Paez joined the FARC in 1979, when he was 17, and is accused of participating in kidnappings for ransom and of crimes committed in the region around Palmira. He says he may also face charges over child recruitment.

'FORGOTTEN CORNER'

The remains of unidentified bodies exhumed from the area of the cemetery known by locals as "the forgotten corner" will have DNA samples taken and compared to a database of families of the disappeared. If identified, their families can choose where to give their loved ones a final, proper burial.

Some victims' groups have painted a mural and planted a flower garden around the restored area.

Judith Casallas is happy the resting place is now more dignified. Her 19-year-old daughter Mary Johanna Lopez disappeared with boyfriend Jose Didier Duque in 2007 in the nearby town of Pance, where the couple had gone in search of a cabin to rent for his birthday. No trace of them has ever been found.

Casallas' participation in the project put her in contact with ex-combatants who were active when her daughter, the youngest of three girls and a voracious reader, vanished.

"It was useful to communicate to them where my daughter disappeared. There were a lot of people here from that time, both army and (FARC) signatories," Casallas said, adding that some ex-combatants told her they would ask around about her case.

Casallas, who suffers from heart and kidney problems, still buys a Christmas present for Mary Johanna every year. She has 18 saved up.

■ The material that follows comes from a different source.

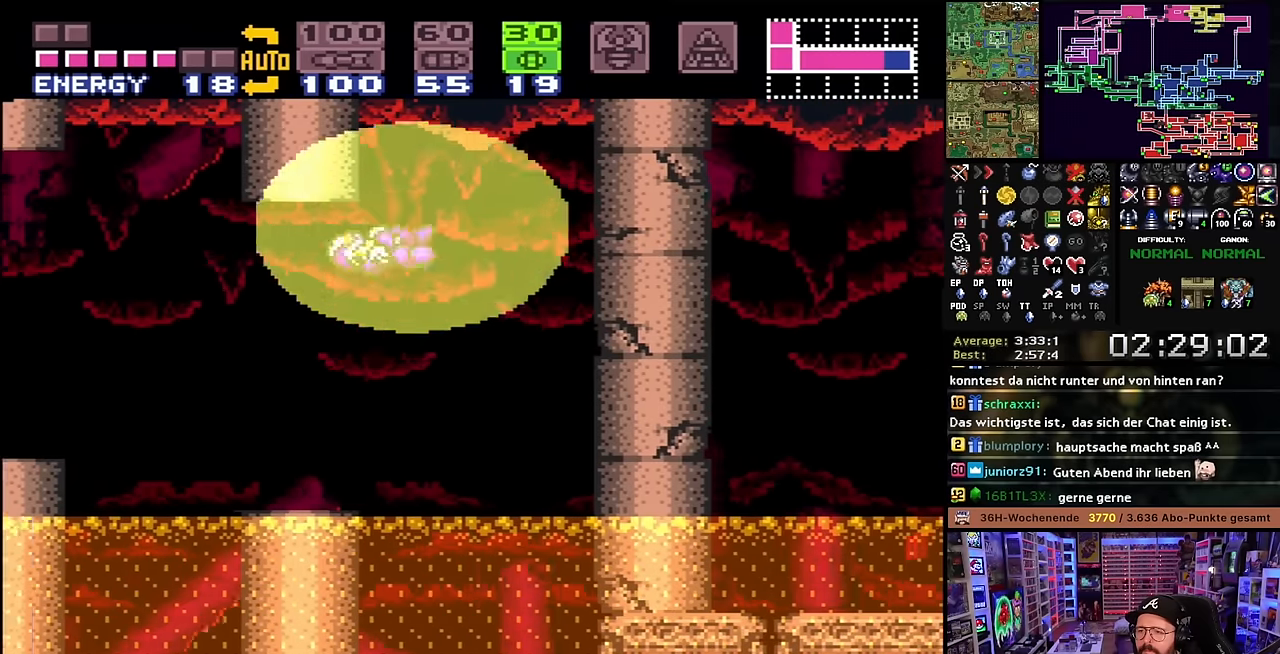
{"buttons": ["B", "DPAD_RIGHT"], "events": [[283, "X", "up"]]}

She urged ex-combatants to tell the truth about their crimes to potentially help find the remains of the disappeared.

"The day that I get my daughter's remains, I will believe she's gone," said Casallas.

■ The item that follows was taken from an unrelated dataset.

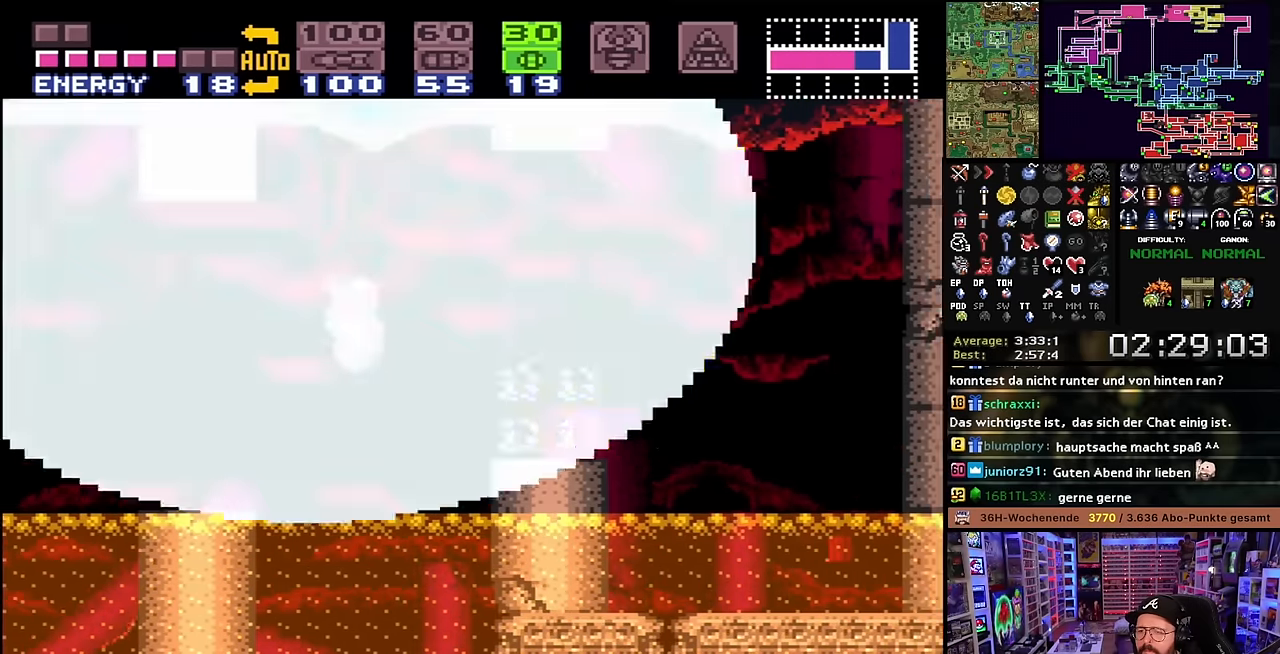
{"buttons": ["B"], "events": [[33, "DPAD_RIGHT", "up"], [300, "B", "up"], [383, "DPAD_LEFT", "down"], [433, "B", "down"], [483, "DPAD_LEFT", "up"]]}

Some families are getting answers. On Tuesday, the remains of Wilson Losada Borrero were interred at Palmira. He was 19 when he disappeared in 2002 and was the first to be placed in the new ossuaries constructed during the project.

His parents, siblings and other family members offered prayers as a worker cemented a plaque bearing his name and the image of a dove over his ossuary.

"Today I thank God that I have him. Even if it's his bones," said his mother Maricela Borrero, who remembered her son as affectionate and a lover of football.

Other mothers looking for their disappeared children should not lose hope, she said.

"Yes, I feel sadness, but God has given me the tranquility, the courage to confront this."

The Search Unit for the Disappeared, or UBPD, created under the peace deal to find the country's missing, led the exhumations at the Palmira cemetery.

Records dating back to 1982 show at least 600 unidentified people were buried in the now-refurbished corner, said Marcela Rodriguez, the UBPD's regional investigator for nearby Cali.

So far, 72 have been exhumed. Those not initially identified through DNA will be placed in the ossuaries.

As many as 60% of Colombia's disappeared may have ended up in cemeteries, which are a major focus for recovery of remains nationwide, UBPD's national director Luz Janeth Forero told Reuters after a ceremony where the restored part of the cemetery was handed over by ex-combatants to the community.

"This is a lesson for the country, to insist that peace is possible," said Rodriguez. "That we can do it, with small actions and concrete works."